Determined to shine a light on this issue, and when her documentary was BAFTA-nominated, she continued to speak out. She teamed up with charity Tommy’s and MP Olivia Blake to change the UK’s system of care, including a move toward a graded model of care so parents no longer need to wait until a third miscarriage before they receive any type of support.

‘I am in a position where I can make a noise,’ she says. ‘I can lobby governments. I can speak to parliamentarians. I can actually get into Westminster and have really important, difficult conversations. I have a vested interest, because I’ve been that woman miscarrying and sobbing in a clinician’s room.’

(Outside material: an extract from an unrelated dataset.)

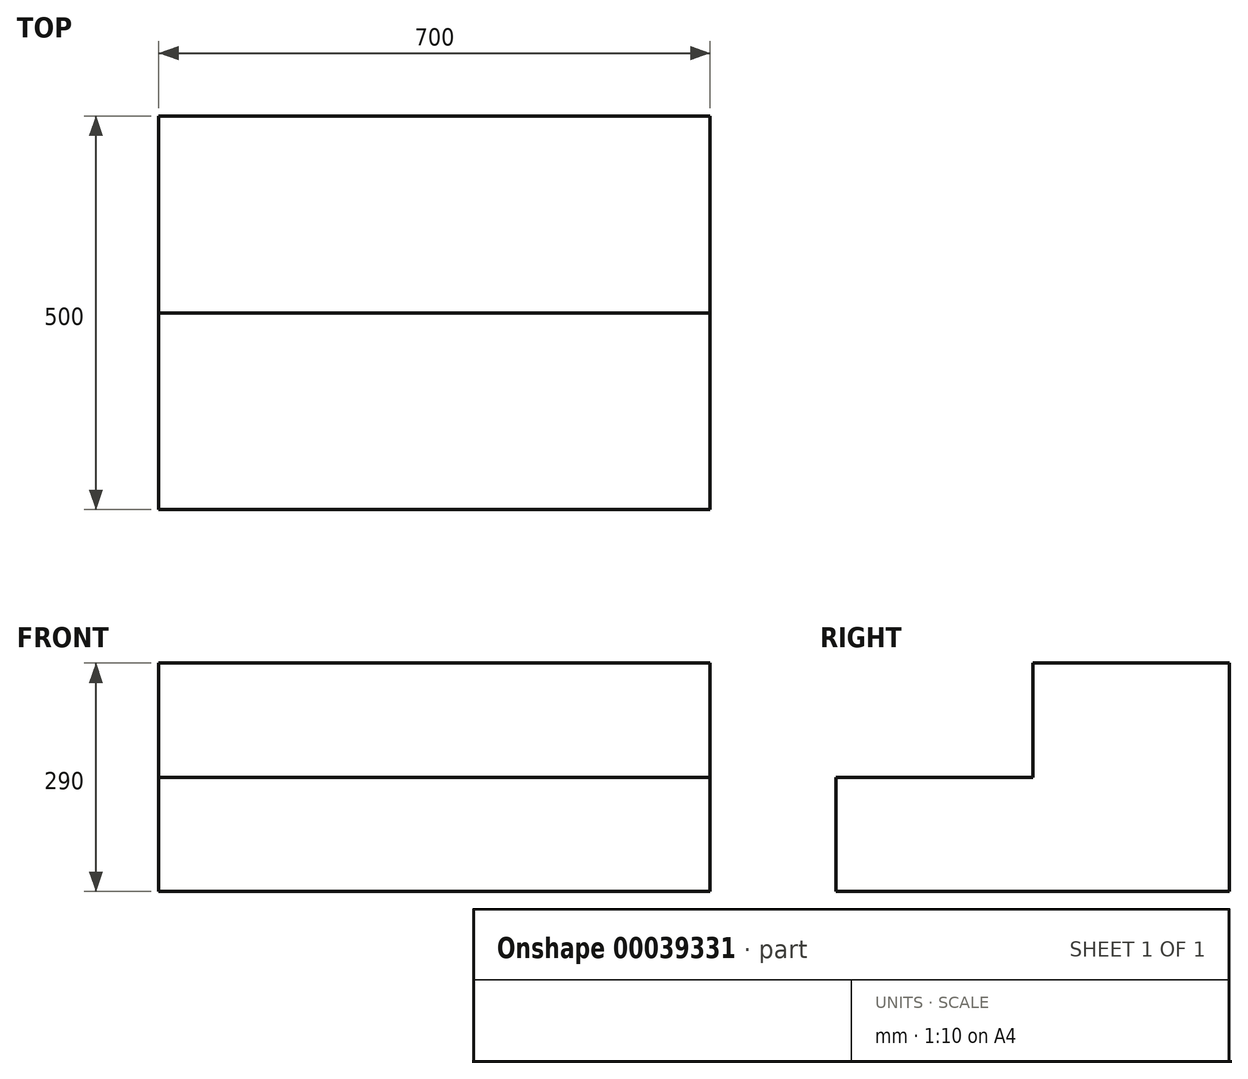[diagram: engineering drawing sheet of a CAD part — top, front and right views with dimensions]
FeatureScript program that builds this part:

And she has now been recognised for her work with her MBE. How does that feel?

‘It’s a huge relief, because it gives me a little bit of light in the darkness,’ she explains. ‘Every conversation is around losing babies and bereavement and grief and trauma and PTSD, and there’s just never any light in these conversations. It just feels like battle after battle.

‘So to have the recognition and to bring a little bit of light is really positive. Now the Palace knows of my miscarriage and charity work. Now Westminster knows of that work, and I can use this MBE and this honour, and talking about it like this, to get us to the next stage.’

She adds: ‘I feel really empowered, especially now that I’ve had the MBE, because it shows women that for so long, we felt invisible, and now we’re very visible. Now we’re front and centre.

‘That word that I couldn’t say a few years ago, now I’m saying nearly every hour. Women are using this word in their kitchens to speak with their families. It’s not a taboo. People are having these conversations at work now. Employers are having to talk about it, because it’s out there.’

She says it’s also carrying into her work with clothing and footwear brand Skechers, which is providing another way for her to reach people with her message. ‘They are so supportive,’ she says. ‘I got a phone call yesterday saying they’re changing all the branding to say “Myleene Klass MBE”, isn’t that amazing?

Again, she’s shining a light on issues that are overlooked, from the plight of women suffering miscarriage to the needs of other groups to be given simple tools to live more easily. And it’s not something she’s going to stop doing anytime soon, but how does she protect herself when she’s carrying this emotional burden?

‘I’ve had to be very, very strong of mind,’ she says. ‘I’ve had to really reset myself at the end of the day, and I’ve had to put my boundaries in and be really careful about them, and I haven’t always done that. But I have no problem now saying the word “No”, to protect myself, to protect my family, to protect my peace.

‘I’ve learned that, it sounds like therapy speak, but I’ve learned to say if it interrupts my peace, it doesn’t come in. But I’m a woman in her 40s now, and I can say that. I don’t know if I could have said things like that in my 20s.’

She adds: ‘I just think, all of this has opened up from being able to film that really difficult documentary, and to then be able to try and change legislation and march on Westminster and on Parliament, and now to get that recognition. Everything’s moving in the right direction, and everyone recognises one thing, and it’s that changes don’t happen in the surgery. They happen in Westminster. But they’re happening.’

She might have shot to our attention a couple of decades ago on a TV talent show, but it’s in this work she’s shown her true talent. We need brave women like her to speak out, to start conversations for the rest of us. Thanks to her I have finally shared my story with you. I hope she gives you the courage to share your story — whether it is about miscarriage or anything else — and we can join together to keep breaking the wall of silence. In an age when reproductive rights are ever more at the centre of our conversations, the ability to speak about them openly, without fear or shame, is a something we cannot ignore.